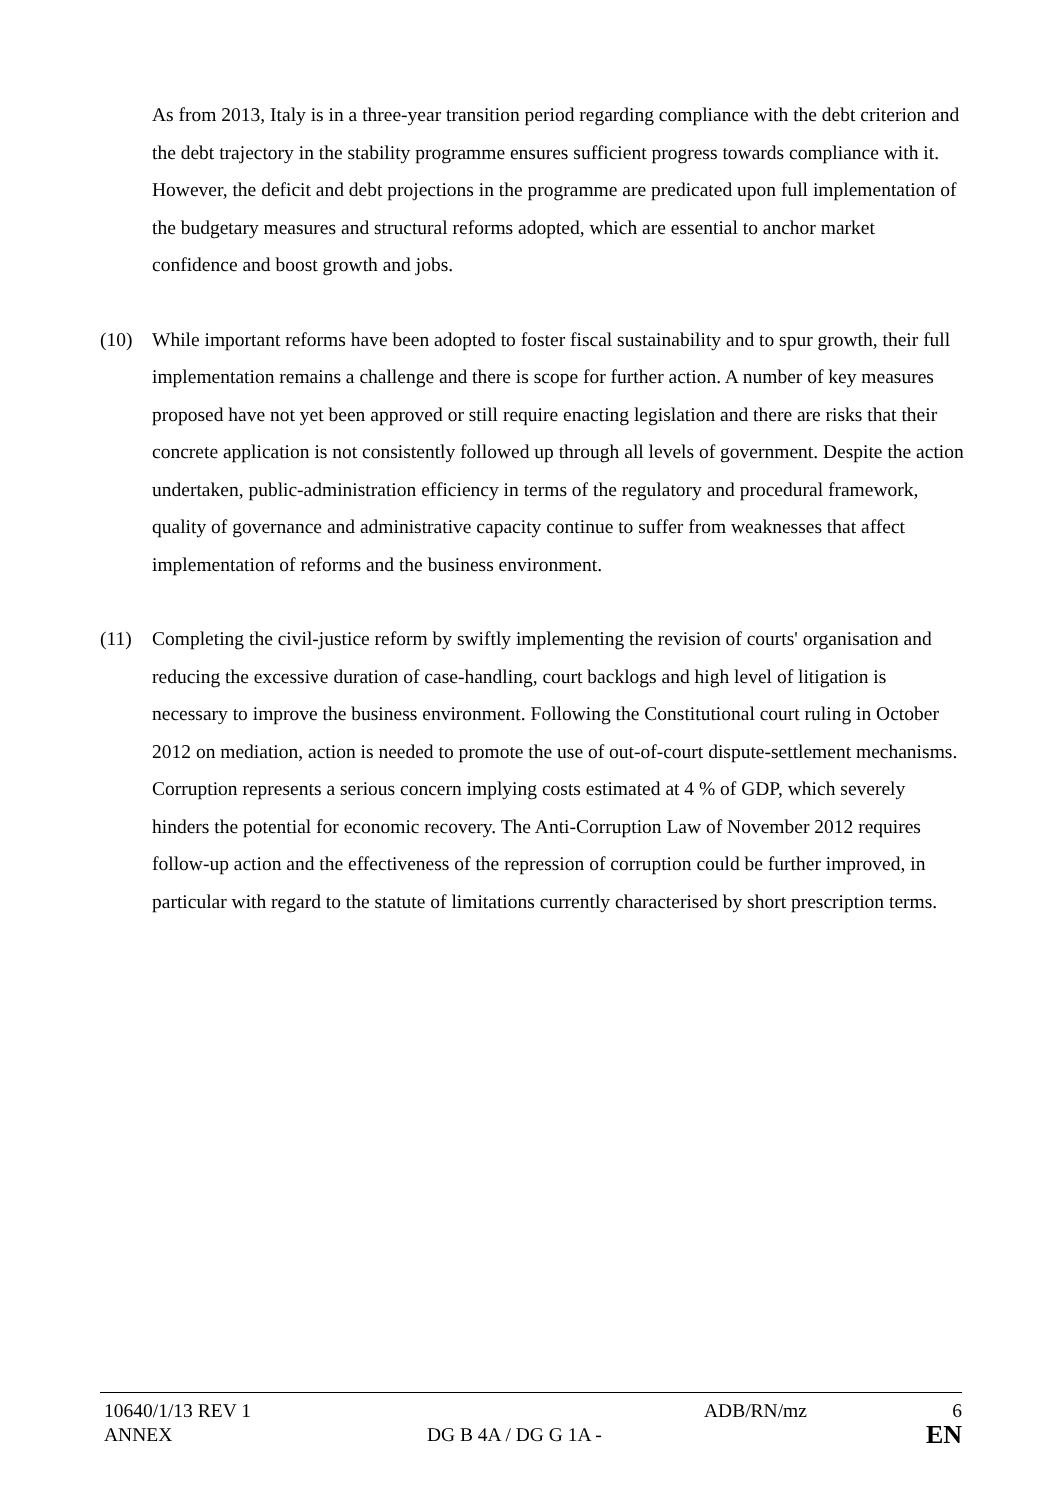As from 2013, Italy is in a three-year transition period regarding compliance with the debt criterion and the debt trajectory in the stability programme ensures sufficient progress towards compliance with it. However, the deficit and debt projections in the programme are predicated upon full implementation of the budgetary measures and structural reforms adopted, which are essential to anchor market confidence and boost growth and jobs.
(10) While important reforms have been adopted to foster fiscal sustainability and to spur growth, their full implementation remains a challenge and there is scope for further action. A number of key measures proposed have not yet been approved or still require enacting legislation and there are risks that their concrete application is not consistently followed up through all levels of government. Despite the action undertaken, public-administration efficiency in terms of the regulatory and procedural framework, quality of governance and administrative capacity continue to suffer from weaknesses that affect implementation of reforms and the business environment.
(11) Completing the civil-justice reform by swiftly implementing the revision of courts' organisation and reducing the excessive duration of case-handling, court backlogs and high level of litigation is necessary to improve the business environment. Following the Constitutional court ruling in October 2012 on mediation, action is needed to promote the use of out-of-court dispute-settlement mechanisms. Corruption represents a serious concern implying costs estimated at 4 % of GDP, which severely hinders the potential for economic recovery. The Anti-Corruption Law of November 2012 requires follow-up action and the effectiveness of the repression of corruption could be further improved, in particular with regard to the statute of limitations currently characterised by short prescription terms.
10640/1/13 REV 1 ADB/RN/mz 6
ANNEX DG B 4A / DG G 1A -
EN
==================================================
#### [Problem details]
Pictures aside, write out verbatim every line from the first line of the material through the line holding "(10) While important".

#### [Response]
As from 2013, Italy is in a three-year transition period regarding compliance with the debt criterion and the debt trajectory in the stability programme ensures sufficient progress towards compliance with it. However, the deficit and debt projections in the programme are predicated upon full implementation of the budgetary measures and structural reforms adopted, which are essential to anchor market confidence and boost growth and jobs.
(10) While important reforms have been adopted to foster fiscal sustainability and to spur growth, their full implementation remains a challenge and there is scope for further action. A number of key measures proposed have not yet been approved or still require enacting legislation and there are risks that their concrete application is not consistently followed up through all levels of government. Despite the action undertaken, public-administration efficiency in terms of the regulatory and procedural framework, quality of governance and administrative capacity continue to suffer from weaknesses that affect implementation of reforms and the business environment.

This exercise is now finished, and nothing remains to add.